Я практически забыл этот случай, но сообщение начальника станции в Краевском в одно мгновение заставило живо вспомнить о нем. Я сразу же решил, насколько возможно, лично ознакомиться с политикой американского командования и с такой целью расспросил многих американских офицеров и солдат. Я обнаружил, что как офицеры, так и солдаты очень хотели предоставить администрации Колчака всю возможную помощь и пресечь все беспорядки на Дальнем Востоке, чтобы, по их словам, «оправдать свое пребывание в Сибири». Многие считали, что в данное время они, поддерживая нейтралитет в отношении большевицкой пропаганды, только помогают большевикам восстановить их утраченную власть над народом. Что, когда в августе 1918 года они прибыли в эту страну, англичане, чехи и японцы при помощи оставшихся русских частей навели порядок в приморских провинциях, но благодаря их собственным усилиям положение дел стало таким же, если не хуже, чем во время самой настоящей большевицкой оккупации. От этих американских военных я узнал, что их офицеры и официальные лица, начиная с генерала Грейвса, состоят в переписке с офицерами Красной гвардии и что между ними существует нечто большее, чем просто взаимопонимание. Одно время американские солдаты считали, что взаимопонимание между обоими войсками настолько всеобщее и дружеское по своему характеру, что в дальнейшем между ними не будет никаких враждебных действий. Повреждение поездов и нападения на железную дорогу, находящуюся под охраной американских солдат, и вправду имели место и выглядели достаточно серьезно, но они были убеждены, что доверие, существовавшее между американскими и красными штабами, настолько прочно, что эти акты бандитизма можно приписать исключительно какому-то недопониманию. Случай в Краев-ском, похоже, был не проявлением глупости какого-то нерадивого младшего офицера, а одним из симптомов гораздо более общей политики.
В процессе моих изысканий мне в руки попало датированное 24 мая письмо американского офицера, командовавшего американскими войсками в Свияги-но, адресованное командиру Красной гвардии, действовавшему в этом районе. Американский офицер обращался к командиру Красной гвардии, как к знакомому офицеру, равному ему в военной табели о рангах. Американский офицер сетовал, что после недавнего братания между двумя частями, имевшего место в соответствии с предыдущими договоренностями где-то в районе «деревянной мельницы», после ухода красных он получил донесение, что офицер Красной гвардии приказал уничтожить на мельнице некоторые механизмы, а также повредить железнодорожные пути в двух местах к востоку и к западу от станции Свиягино. Американский офицер выдвигал против Красной гвардии множество других обвинений, таких как угрозы заколоть штыками нескольких благонамеренно настроенных людей, не пожелавших вступить в большевицкую армию, и предупреждал красного командира, что эти действия противоречат договоренностям, достигнутым между командующими американскими и красными войсками, и, если подобные действия повторятся, он предпримет шаги к тому, чтобы наказать тех, кто пробивает бреши в их взаимопонимании.

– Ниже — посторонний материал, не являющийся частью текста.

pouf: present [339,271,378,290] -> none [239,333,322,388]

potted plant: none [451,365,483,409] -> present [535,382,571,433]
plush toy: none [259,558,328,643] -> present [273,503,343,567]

Я думаю, что это письмо американского офицера из Свиягино определенно доказывает существование какого-то локального или общего взаимопонимания между американской администрацией и Красной армией, действовавшей в приморских областях и шире. Оно подтверждает, что это взаимопонимание существовало на протяжении многих месяцев и не позволило американским войскам присоединиться к совместной экспедиции союзников для освобождения осажденного русского гарнизона в районе Сучана; что под защитой этой американо-большевицкой договоренности небольшие разрозненные банды Красной гвардии, которая в августе была разгромлена союзниками в бою под Духовским, собрались вместе и сформировали организованные воинские части. Иными словами, что американская политика неосознанно или как-то иначе создала между союзниками ситуацию неопределенности, а также беспорядки и анархию среди населения Забайкальской и Уссурийской областей, что может оказаться фатальным для восстановления порядка в России.